日は落ちたが若者たちの一日は終わらない。
体育館の中には、真っ白なテーブルクロスを敷かれた丸テーブルの上に菓子やペットボトルが並んでいる。
カガミは隅の方で小さくなって菓子を摘まんでいた。
ぼーっとしているのか、開封された袋が山のように積みあがっている。カロリー無視の極みである。
最初は冷やかし半分の祝福を投げかけていた同級生たちも、あまり騒ぐのはよくないと気を利かしたのか遠巻きに見守っていた。
また別の方ではカガミ争奪戦に破れた門屋を慰めようと人の環が出来ている。
ほくろが目立つ少年が我がことのように嘆き悲しみながら背をバンバン叩いて、門屋がむせた。
ステージの上では、前座という題目で漫才部の生徒二人がどつき合っている。
鼎の話によると以前コントのはずが本当に喧嘩に発展してしまったこともある親友同士らしい。
その二人が観客よりもゲラゲラ笑いながら段を降りると、白垣会長がよいしょっとステージによじ登った。周囲がどっと沸く。
司会役の生徒からマイクをむしりとると、カガミの名前を大声で呼んだ。
びくっと身体を震わして、カガミがおずおずと壇上に上がるとどういうわけか拍手が起こった。

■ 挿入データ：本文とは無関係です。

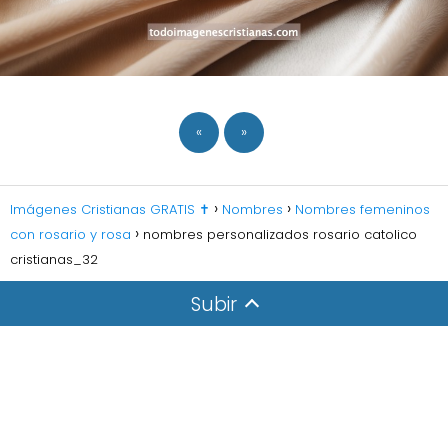
«
»
Imágenes Cristianas GRATIS ✝️
Nombres
Nombres femeninos
con rosario y rosa
nombres personalizados rosario catolico
cristianas_32
Subir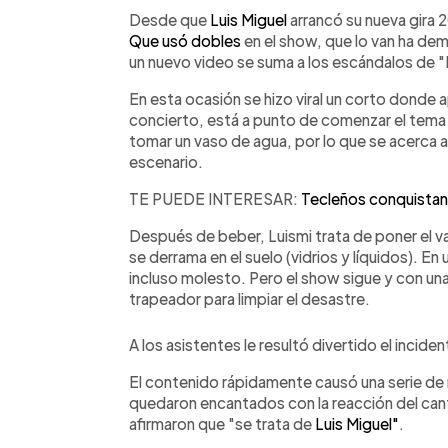
Facebook
Twitter
►
Escuchar artículo
Desde que
Luis Miguel
arrancó su nueva gira 2
Que usó dobles
en el show, que lo van ha de
un nuevo video se suma a los escándalos de "E
En esta ocasión se hizo viral un corto donde 
concierto, está a punto de comenzar el tem
tomar un vaso de agua, por lo que se acerca 
escenario.
TE PUEDE INTERESAR:
Tecleños conquistan 
Después de beber, Luismi trata de poner el va
se derrama en el suelo (vidrios y líquidos). E
incluso molesto. Pero el show sigue y con una 
trapeador para limpiar el desastre.
A los asistentes le resultó divertido el incid
El contenido rápidamente causó una serie de 
quedaron encantados con la reacción del ca
afirmaron que "se trata de
Luis Miguel"
.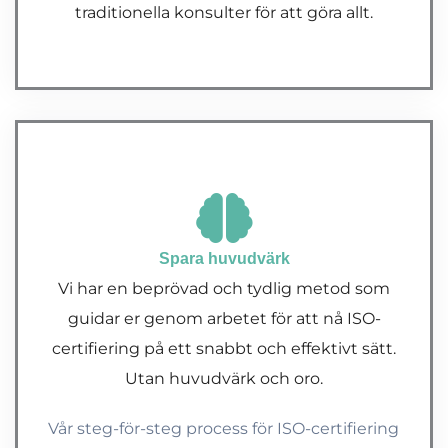
traditionella konsulter för att göra allt.
Spara huvudvärk
Vi har en beprövad och tydlig metod som
guidar er genom arbetet för att nå ISO-
certifiering på ett snabbt och effektivt sätt.
Utan huvudvärk och oro.
Vår steg-för-steg process för ISO-certifiering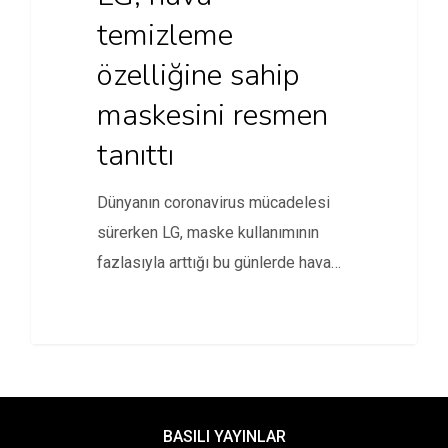
temizleme
özelliğine sahip
maskesini resmen
tanıttı
Dünyanın coronavirus mücadelesi
sürerken LG, maske kullanımının
fazlasıyla arttığı bu günlerde hava
temizleme özelliğine sahip…
BASILI YAYINLAR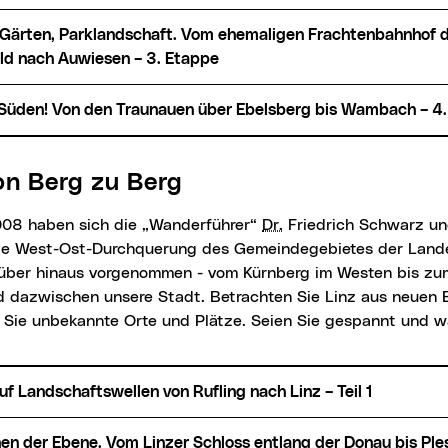
d nach Auwiesen – 3. Etappe
n Süden! Von den Traunauen über Ebelsberg bis Wambach – 4
von Berg zu Berg
008 haben sich die „Wanderführer“
Dr.
Friedrich Schwarz u
die West-Ost-Durchquerung des Gemeindegebietes der Lan
über hinaus vorgenommen - vom Kürnberg im Westen bis zu
d dazwischen unsere Stadt. Betrachten Sie Linz aus neuen 
 Sie unbekannte Orte und Plätze. Seien Sie gespannt und w
 auf Landschaftswellen von Rufling nach Linz – Teil 1
hen der Ebene. Vom Linzer Schloss entlang der Donau bis Ples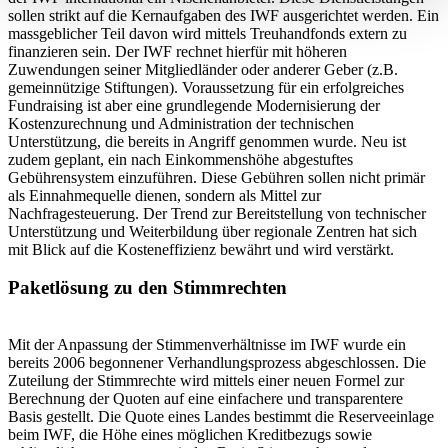
sollen strikt auf die Kernaufgaben des IWF ausgerichtet werden. Ein
massgeblicher Teil davon wird mittels Treuhandfonds extern zu
finanzieren sein. Der IWF rechnet hierfür mit höheren
Zuwendungen seiner Mitgliedländer oder anderer Geber (z.B.
gemeinnützige Stiftungen). Voraussetzung für ein erfolgreiches
Fundraising ist aber eine grundlegende Modernisierung der
Kostenzurechnung und Administration der technischen
Unterstützung, die bereits in Angriff genommen wurde. Neu ist
zudem geplant, ein nach Einkommenshöhe abgestuftes
Gebührensystem einzuführen. Diese Gebühren sollen nicht primär
als Einnahmequelle dienen, sondern als Mittel zur
Nachfragesteuerung. Der Trend zur Bereitstellung von technischer
Unterstützung und Weiterbildung über regionale Zentren hat sich
mit Blick auf die Kosteneffizienz bewährt und wird verstärkt.
Paketlösung zu den Stimmrechten
Mit der Anpassung der Stimmenverhältnisse im IWF wurde ein
bereits 2006 begonnener Verhandlungsprozess abgeschlossen. Die
Zuteilung der Stimmrechte wird mittels einer neuen Formel zur
Berechnung der Quoten auf eine einfachere und transparentere
Basis gestellt. Die Quote eines Landes bestimmt die Reserveeinlage
beim IWF, die Höhe eines möglichen Kreditbezugs sowie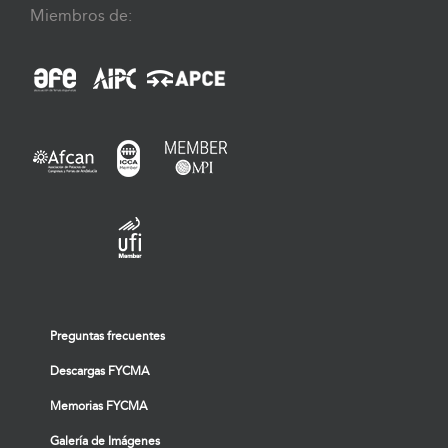
Miembros de:
Preguntas frecuentes
Descargas FYCMA
Memorias FYCMA
Galería de Imágenes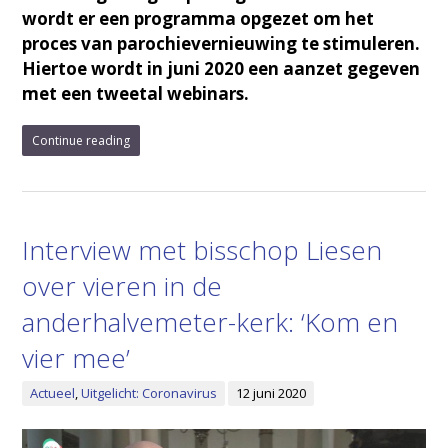
wordt er een programma opgezet om het
proces van parochievernieuwing te stimuleren.
Hiertoe wordt in juni 2020 een aanzet gegeven
met een tweetal webinars.
Continue reading
Interview met bisschop Liesen
over vieren in de
anderhalvemeter-kerk: ‘Kom en
vier mee’
Actueel
,
Uitgelicht: Coronavirus
12 juni 2020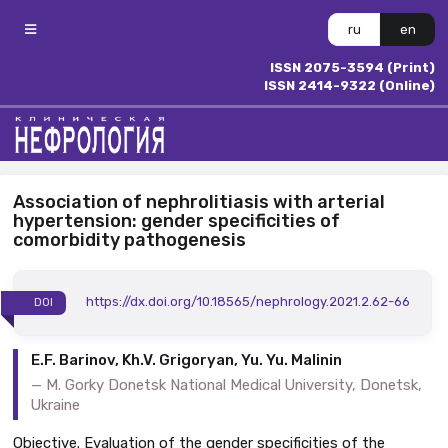
ru
en
ISSN 2075-3594 (Print)
ISSN 2414-9322 (Online)
Association of nephrolitiasis with arterial
hypertension: gender specificities of
comorbidity pathogenesis
https://dx.doi.org/10.18565/nephrology.2021.2.62-66
DOI
E.F. Barinov, Kh.V. Grigoryan, Yu. Yu. Malinin
M. Gorky Donetsk National Medical University, Donetsk,
Ukraine
Objective. Evaluation of the gender specificities of the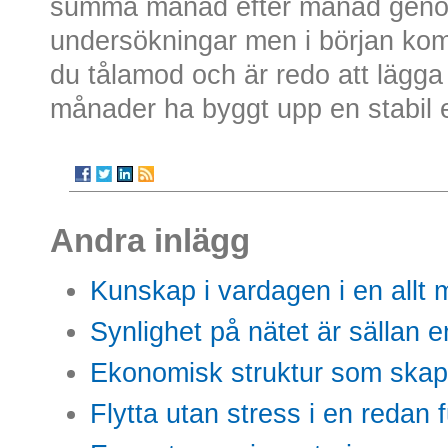
summa månad efter månad genom
undersökningar men i början komm
du tålamod och är redo att lägga
månader ha byggt upp en stabil 
Andra inlägg
Kunskap i vardagen i en allt m
Synlighet på nätet är sällan 
Ekonomisk struktur som skap
Flytta utan stress i en redan 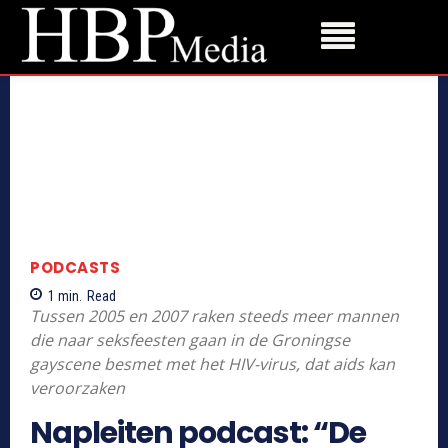
PODCASTS
1
min.
Read
Tussen 2005 en 2007 raken steeds meer mannen
die naar seksfeesten gaan in de Groningse
gayscene besmet met het HIV-virus, dat aids kan
veroorzaken
Napleiten podcast: “De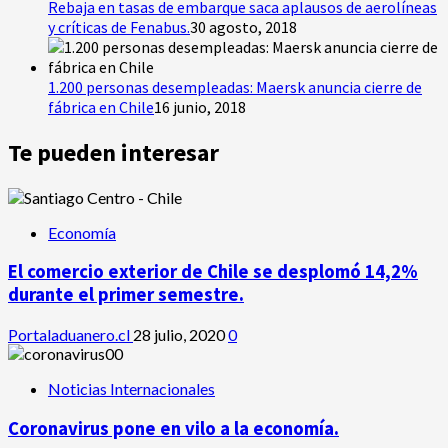
Rebaja en tasas de embarque saca aplausos de aerolíneas
y críticas de Fenabus.
30 agosto, 2018
1.200 personas desempleadas: Maersk anuncia cierre de
fábrica en Chile
16 junio, 2018
Te pueden interesar
Economía
El comercio exterior de Chile se desplomó 14,2%
durante el primer semestre.
Portaladuanero.cl
28 julio, 2020
0
Noticias Internacionales
Coronavirus pone en vilo a la economía.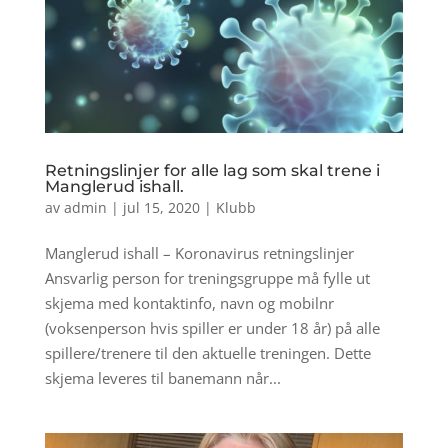
Retningslinjer for alle lag som skal trene i
Manglerud ishall.
av
admin
|
jul 15, 2020
|
Klubb
Manglerud ishall – Koronavirus retningslinjer
Ansvarlig person for treningsgruppe må fylle ut
skjema med kontaktinfo, navn og mobilnr
(voksenperson hvis spiller er under 18 år) på alle
spillere/trenere til den aktuelle treningen. Dette
skjema leveres til banemann når...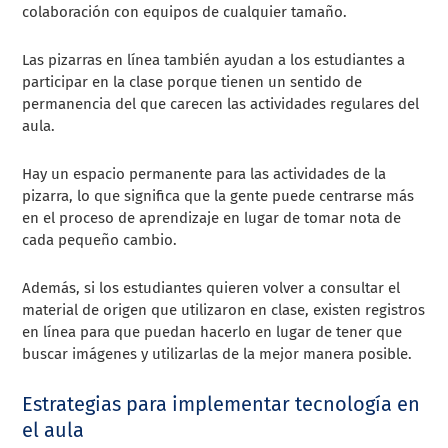
colaboración con equipos de cualquier tamaño.
Las pizarras en línea también ayudan a los estudiantes a
participar en la clase porque tienen un sentido de
permanencia del que carecen las actividades regulares del
aula.
Hay un espacio permanente para las actividades de la
pizarra, lo que significa que la gente puede centrarse más
en el proceso de aprendizaje en lugar de tomar nota de
cada pequeño cambio.
Además, si los estudiantes quieren volver a consultar el
material de origen que utilizaron en clase, existen registros
en línea para que puedan hacerlo en lugar de tener que
buscar imágenes y utilizarlas de la mejor manera posible.
Estrategias para implementar tecnología en
el aula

なんだなんだ、と生徒たちが身を乗り出すようにして二人に注目する。
カガミは依然としてぼーっとしていた。なるようになれ、ではないが、自発的な意思が起こってこない。
どうしたんだろう、と白垣を見上げる。
白垣がそっと耳元に口を寄せてきた。男子から激しいブーイングが起こる。
「君は」と囁かれる。
「本当に表情が見えないな。僕じゃ欠片も拾えない……この種の技能には自信があったんだけどね。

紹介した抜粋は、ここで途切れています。